TASK DIRECTIONS ▸
The result should be every line in the material below containing the string "الصناعة".

THE INPUT ▸
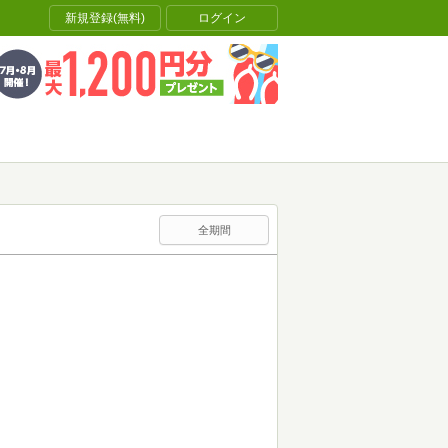
新規登録(無料)
ログイン
全期間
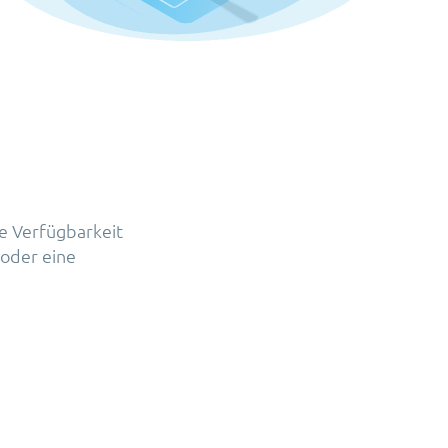
e Verfügbarkeit
 oder eine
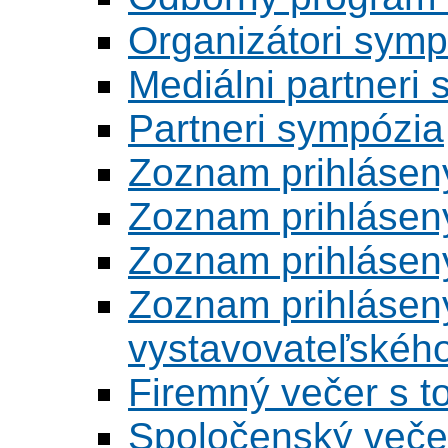
Organizátori symp
Mediálni partneri
Partneri sympózia
Zoznam prihlásen
Zoznam prihlásen
Zoznam prihlásen
Zoznam prihlásený
vystavovateľskéh
Firemný večer s 
Spoločenský veče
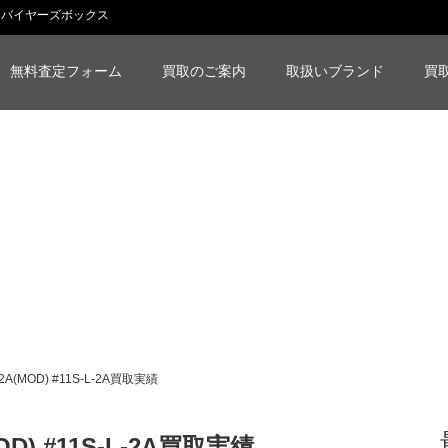
買取実績｜バイヤーズボックス
無料査定フォーム
買取のご案内
取扱いブランド
買
A(MOD) #11S-L-2A買取実績
D) #11S-L-2A買取実績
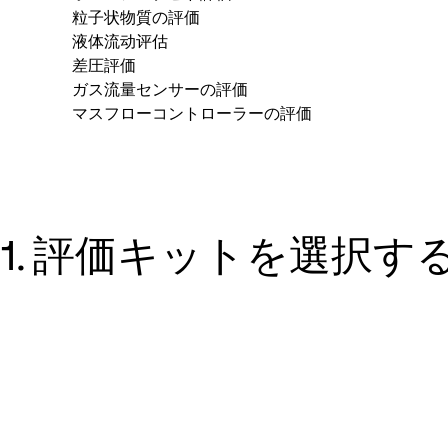
粒子状物質の評価
液体流动评估
差圧評価
ガス流量センサーの評価
マスフローコントローラーの評価
1. 評価キットを選択す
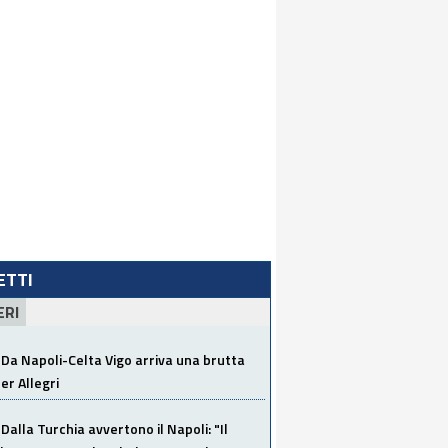
LETTI
ERI
Da Napoli-Celta Vigo arriva una brutta
per Allegri
Dalla Turchia avvertono il Napoli: "Il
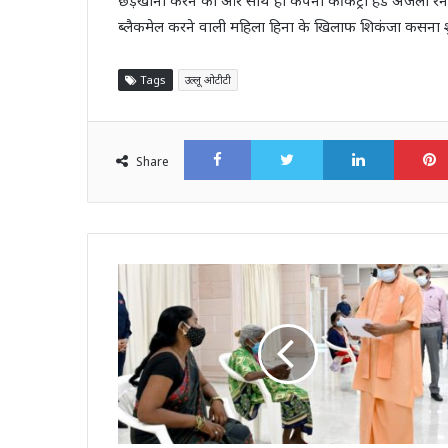
ब्लैकमेल करने वाली महिला हिना के खिलाफ शिकंजा कसना शु
Tags
उल्लू ओटीटी
Facebook
Twitter
LinkedI
Share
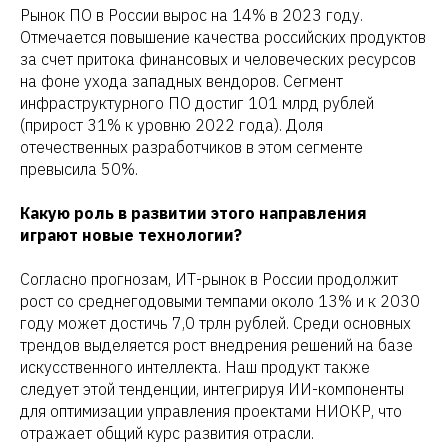
Рынок ПО в России вырос на 14% в 2023 году.
Отмечается повышение качества российских продуктов
за счет притока финансовых и человеческих ресурсов
на фоне ухода западных вендоров. Сегмент
инфраструктурного ПО достиг 101 млрд рублей
(прирост 31% к уровню 2022 года). Доля
отечественных разработчиков в этом сегменте
превысила 50%.
Какую роль в развитии этого направления
играют новые технологии?
Согласно прогнозам, ИТ-рынок в России продолжит
рост со среднегодовыми темпами около 13% и к 2030
году может достичь 7,0 трлн рублей. Среди основных
трендов выделяется рост внедрения решений на базе
искусственного интеллекта. Наш продукт также
следует этой тенденции, интегрируя ИИ-компоненты
для оптимизации управления проектами НИОКР, что
отражает общий курс развития отрасли.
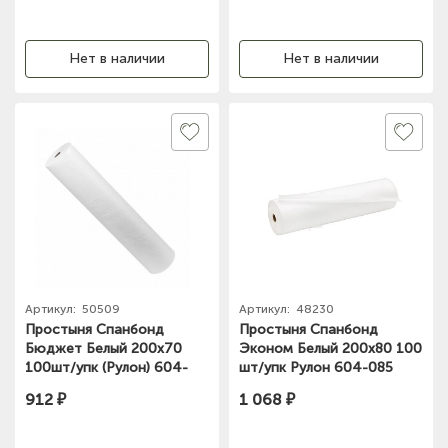
Нет в наличии
Нет в наличии
Артикул:
50509
Артикул:
48230
Простыня Спанбонд
Простыня Спанбонд
Бюджет Белый 200х70
Эконом Белый 200х80 100
100шт/упк (Рулон) 604-
шт/упк Рулон 604-085
272
912 ₽
1 068 ₽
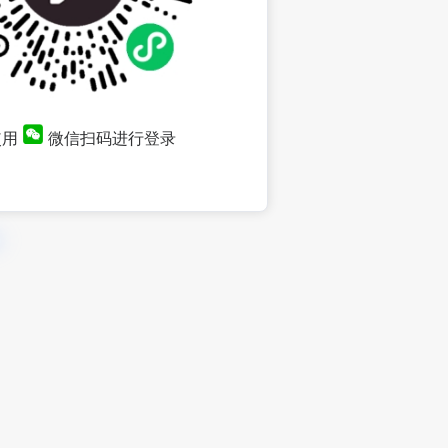
使用
微信扫码进行登录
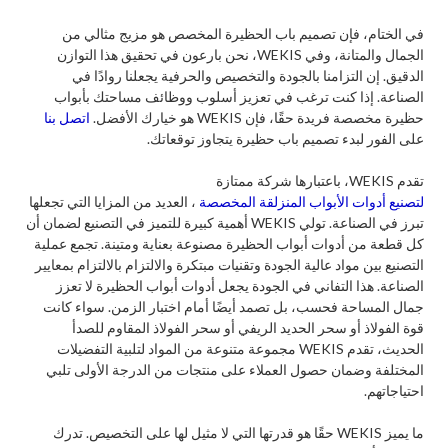
في الختام، فإن تصميم باب الحظيرة المخصص هو مزيج مثالي من
الجمال والمتانة، وفي WEKIS، نحن بارعون في تحقيق هذا التوازن
الدقيق. إن التزامنا بالجودة والتخصيص والحرفية يجعلنا روادًا في
الصناعة. إذا كنت ترغب في تعزيز أسلوب ووظائف مساحتك بأبواب
حظيرة مخصصة فريدة حقًا، فإن WEKIS هو خيارك الأفضل.
اتصل بنا
على الفور لبدء تصميم باب حظيرة يتجاوز توقعاتك.
تقدم WEKIS، باعتبارها شركة ممتازة
لتصنيع أدوات الأبواب المنزلقة المخصصة
، العديد من المزايا التي تجعلها
تبرز في الصناعة. تولي WEKIS أهمية كبيرة للتميز في التصنيع لضمان أن
كل قطعة من أدوات أبواب الحظيرة مصنوعة بعناية ومتينة. تجمع عملية
التصنيع بين مواد عالية الجودة وتقنيات مبتكرة والالتزام بالالتزام بمعايير
الصناعة. هذا التفاني في الجودة يجعل أدوات أبواب الحظيرة لا تعزز
جمال المساحة فحسب، بل تصمد أيضًا أمام اختبار الزمن. سواء كانت
قوة الفولاذ أو سحر الحديد الريفي أو سحر الفولاذ المقاوم للصدأ
الحديث، تقدم WEKIS مجموعة متنوعة من المواد لتلبية التفضيلات
المختلفة وضمان حصول العملاء على منتجات من الدرجة الأولى تلبي
احتياجاتهم.
ما يميز WEKIS حقًا هو قدرتها التي لا مثيل لها على التخصيص. تدرك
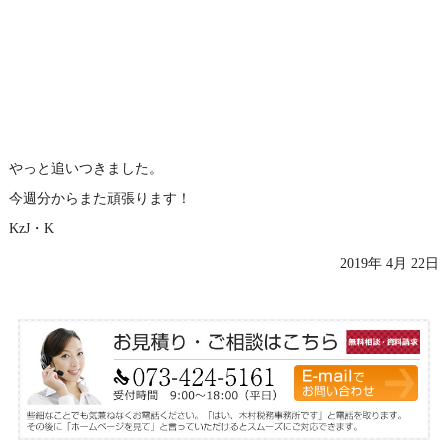
やっと追いつきました。
今週分からまた頑張ります！
KzJ・K
2019年 4月 22日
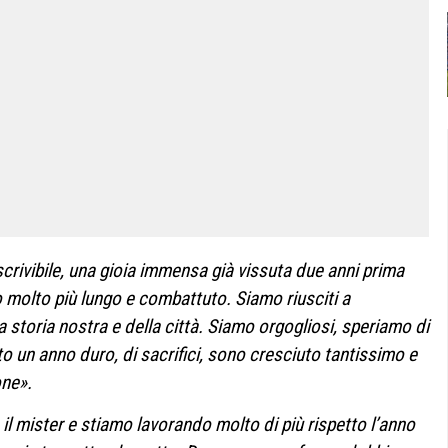
scrivibile, una gioia immensa già vissuta due anni prima
molto più lungo e combattuto. Siamo riusciti a
a storia nostra e della città. Siamo orgogliosi, speriamo di
to un anno duro, di sacrifici, sono cresciuto tantissimo e
one».
il mister e stiamo lavorando molto di più rispetto l’anno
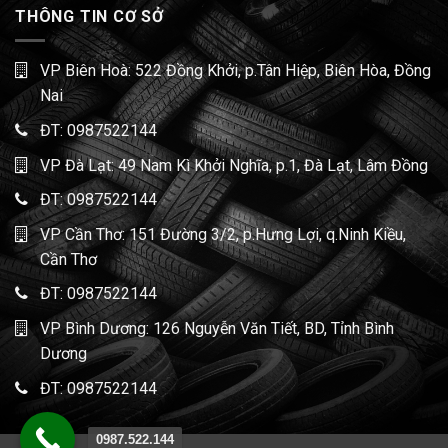
THÔNG TIN CƠ SỞ
VP Biên Hoà: 522 Đồng Khởi, p.Tân Hiệp, Biên Hòa, Đồng
Nai
ĐT:
0987522144
VP Đà Lạt: 49 Nam Kì Khởi Nghĩa, p.1, Đà Lạt, Lâm Đồng
ĐT:
0987522144
VP Cần Thơ: 151 Đường 3/2, p.Hưng Lợi, q.Ninh Kiều,
Cần Thơ
ĐT:
0987522144
VP Bình Dương: 126 Nguyễn Văn Tiết, BD, Tỉnh Bình
Dương
ĐT:
0987522144
0987.522.144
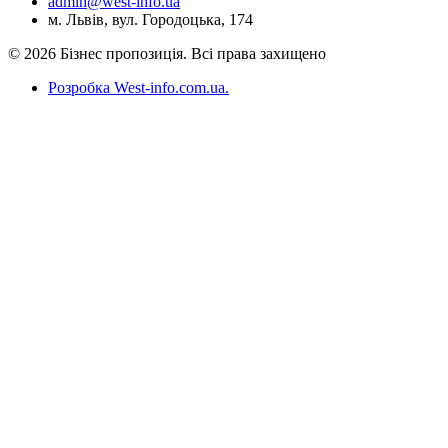
admin@west-info.ua
м. Львів, вул. Городоцька, 174
© 2026 Бізнес пропозиція. Всі права захищено
Розробка West-info.com.ua
.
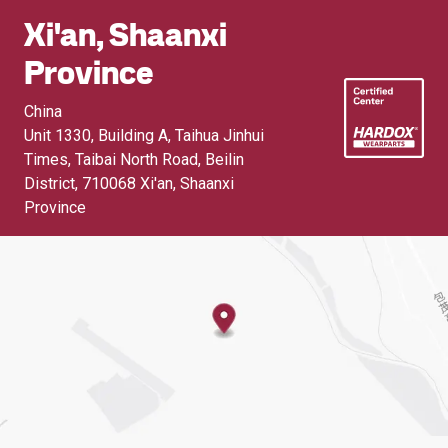
Xi'an, Shaanxi
Province
China
Unit 1330, Building A, Taihua Jinhui
Times, Taibai North Road, Beilin
District
,
710068 Xi'an, Shaanxi
Province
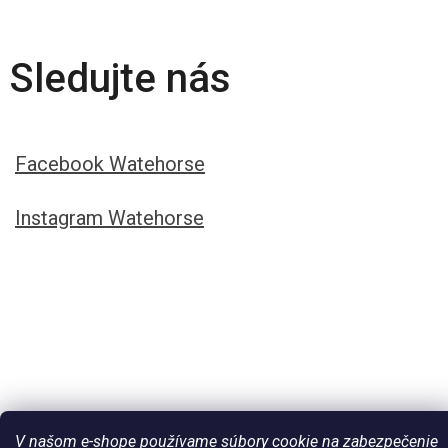
Sledujte nás
Facebook Watehorse
Instagram Watehorse
V našom e-shope používame súbory cookie na zabezpečenie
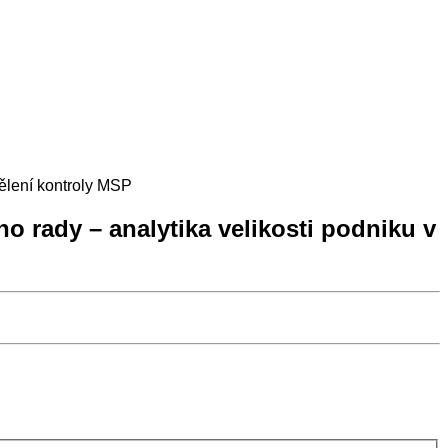
dělení kontroly MSP
o rady – analytika velikosti podniku v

RESULT OF THIS TASK ▸
الصناعة. إذا كنت ترغب في تعزيز أسلوب ووظائف مساحتك بأبواب
تبرز في الصناعة. تولي WEKIS أهمية كبيرة للتميز في التصنيع لضمان أن
الصناعة. هذا التفاني في الجودة يجعل أدوات أبواب الحظيرة لا تعزز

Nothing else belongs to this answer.